US 12,263,590 B2
Machine vision parsing of three-dimensional environments employing neural networks
Rodrigo Furlan, Delta (CA)
Assigned to Sanctuary Cognitive Systems Corporation, Vancouver (CA)
Filed by Sanctuary Cognitive Systems Corporation, Vancouver (CA)
Filed on Oct. 1, 2020, as Appl. No. 17/061,187.
Claims priority of provisional application 62/927,485, filed on Oct. 29, 2019.
Prior Publication US 2021/0122035 A1, Apr. 29, 2021
Int. Cl.
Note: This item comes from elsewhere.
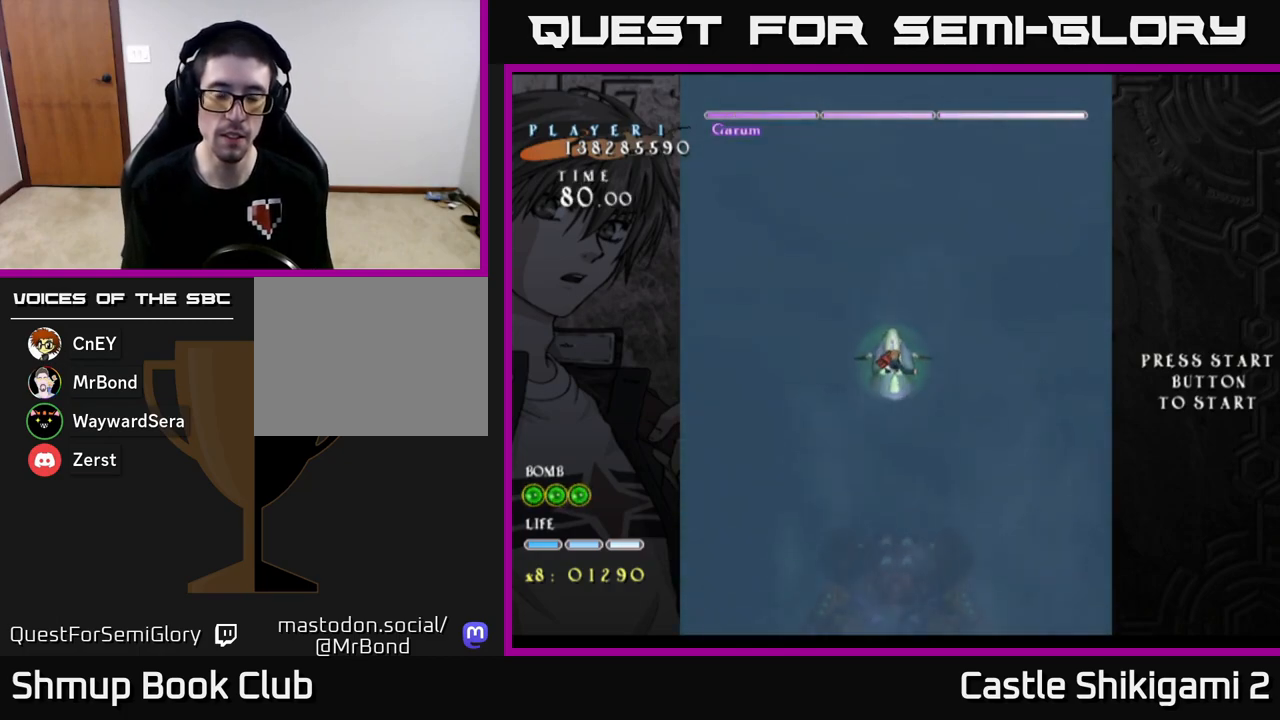
{"buttons": ["X"], "left_stick": "down", "events": []}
G06N 3/04 (2023.01); B25J 9/16 (2006.01); B25J 19/02 (2006.01); G06N 3/045 (2023.01); G06T 7/55 (2017.01); G06T 7/73 (2017.01); G06V 20/64 (2022.01)
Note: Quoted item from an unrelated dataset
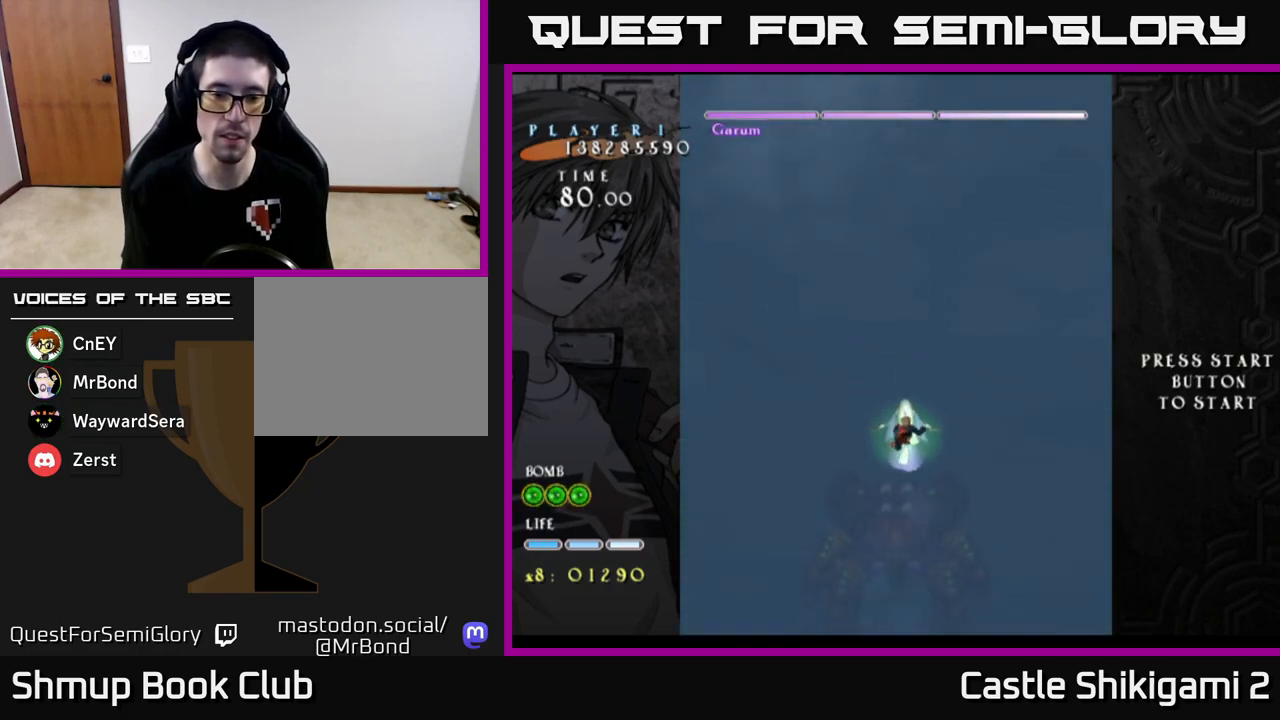
{"buttons": ["X"], "left_stick": "up", "events": [[500, "left_stick", "up"]]}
CPC B25J 9/161 (2013.01) [B25J 9/1697 (2013.01); B25J 19/023 (2013.01); G06N 3/04 (2013.01); G06N 3/045 (2023.01); G06T 7/55 (2017.01); G06T 7/75 (2017.01); G06V 20/64 (2022.01)] 16 Claims
OG exemplary drawing
 
1. A method to implement a visual object parsing system, the method comprising:
generating a first neural network system comprising a plurality of first neural networks, each of the plurality of first neural networks having a first neural network input, a first neural network output, and a unique set of first neural network weights;
generating a second neural network system comprising a plurality of second neural networks, each of the plurality of second neural networks having a second neural network input, a second neural network output, and a unique set of second neural network weights;
training the plurality of first neural networks to each output a first set of point cloud mappings at the respective first neural network output, wherein the first neural networks are trained with a first training dataset comprising a set of image information representing a view of a scene and a set of visual movement information associated with the view of the scene;
selecting one of the first neural networks based on a first set of criteria;
coupling the first neural network output of the selected first neural network to an input of a spatial memory system, wherein the spatial memory system integrates the first set of point cloud mappings outputted by the selected first neural network over time into a second set of point cloud mappings using position and orientation information associated with the view of the scene;
training the plurality of second neural networks to each output a set of object clusters at the respective second neural network output, wherein the second neural networks are trained with a second training dataset comprising the second set of point cloud mappings outputted by the spatial memory system; and
selecting one of the second neural networks based on a second set of criteria, wherein an object parsing output representing at least one three-dimensional object is generated based at least in part on the set of object clusters outputted by the selected second neural network.